Mon premier film de Rohmer, je l’ai vu au cinéma et c’était Conte de printemps en 1990. J’avais donc 19 ans. Comment avions-nous décidé d’aller voir ce film, le genre était tout de même un peu éloigné de nos habituelles sorties cinés. Je ne sais pas, je ne sais plus.

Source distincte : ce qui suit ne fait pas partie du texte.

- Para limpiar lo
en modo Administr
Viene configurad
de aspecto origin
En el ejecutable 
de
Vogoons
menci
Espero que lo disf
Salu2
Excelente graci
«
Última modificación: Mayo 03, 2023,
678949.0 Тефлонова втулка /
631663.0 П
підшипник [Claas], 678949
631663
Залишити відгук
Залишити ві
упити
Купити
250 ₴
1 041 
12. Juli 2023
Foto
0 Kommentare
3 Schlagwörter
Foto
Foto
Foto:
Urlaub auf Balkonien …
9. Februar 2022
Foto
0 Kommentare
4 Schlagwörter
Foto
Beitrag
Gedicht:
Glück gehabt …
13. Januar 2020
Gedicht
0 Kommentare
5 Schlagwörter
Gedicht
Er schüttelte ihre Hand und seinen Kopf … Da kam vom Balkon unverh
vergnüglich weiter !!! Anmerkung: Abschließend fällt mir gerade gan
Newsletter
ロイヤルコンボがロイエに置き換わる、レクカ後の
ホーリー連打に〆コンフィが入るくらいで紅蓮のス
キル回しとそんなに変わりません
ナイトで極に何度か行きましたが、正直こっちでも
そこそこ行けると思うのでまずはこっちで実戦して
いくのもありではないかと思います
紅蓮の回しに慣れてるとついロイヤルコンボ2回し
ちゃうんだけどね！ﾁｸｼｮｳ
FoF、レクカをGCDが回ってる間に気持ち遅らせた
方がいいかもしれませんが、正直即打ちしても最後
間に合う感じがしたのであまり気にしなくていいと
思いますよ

Toujours est-il que vingt ans plus tard, je m’en souviens encore comme d’un choc profond (et pas seulement parce que j’étais tombé amoureux de la rousse Florence Darel). Je découvrais que l’on pouvait filmer différemment d’Hitchcock ou John Landis et que la littérature pouvait lourdement influencer un mouvement de caméra. Cette projection a donc définitivement modifié mon idée même du 7ème art, presque aussi violemment que la vision de La chambre verte de Truffaut en cassette vidéo chez un copain de classe.

J’en ai pris acte avec une excitation intellectuelle non éteinte à ce jour, excitation qui a donné à ma cinéphilie balbutiante un tout autre tour.

Trente ans après, la Nouvelle Vague éclaboussait encore, et je ne crois pas qu’elle ait cessé de le faire.

J’ai vu depuis d’autres films d’Eric Rohmer et le goût ne m’a pas passé. Ce mélange de rigueur morale et d’érotisme insoutenable (Le genou de Claire, Conte d’été, Pauline à la plage...) ne pouvait que me toucher, petit bourgeois occidental né après 68 et toujours empêtré dans une morale judéo-chrétienne millénaire. Et puis filmer les jeunes filles et en faire l’œuvre d’une vie, c’est beau. Les jeunes filles qui sont des armes destruction massive n’est-ce pas (je fais de l’autocitation maintenant, il me semble avoir écrit ça à propos de A tout de suite de Benoît Jacquot).

J’avais, il y a quelque temps, recommandé la lecture des scénarios des Six contes moraux de Rohmer. Il est évident que cela reste d’actualité, même si cette dernière est devenue un peu triste.

Mon dernier choc rohmerien (c’est classe quand même d’être à l’origine, de son vivant, d’un qualificatif) fut L’anglaise et le Duc (2001). Avec un peu plus de costumes que d’habitude et pas tellement plus de moyens, Rohmer humanisait la Révolution et nous faisait brillamment ressortir l’époque.

"Un film ne donne pas à admirer une traduction du monde, mais, par cette traduction, le monde".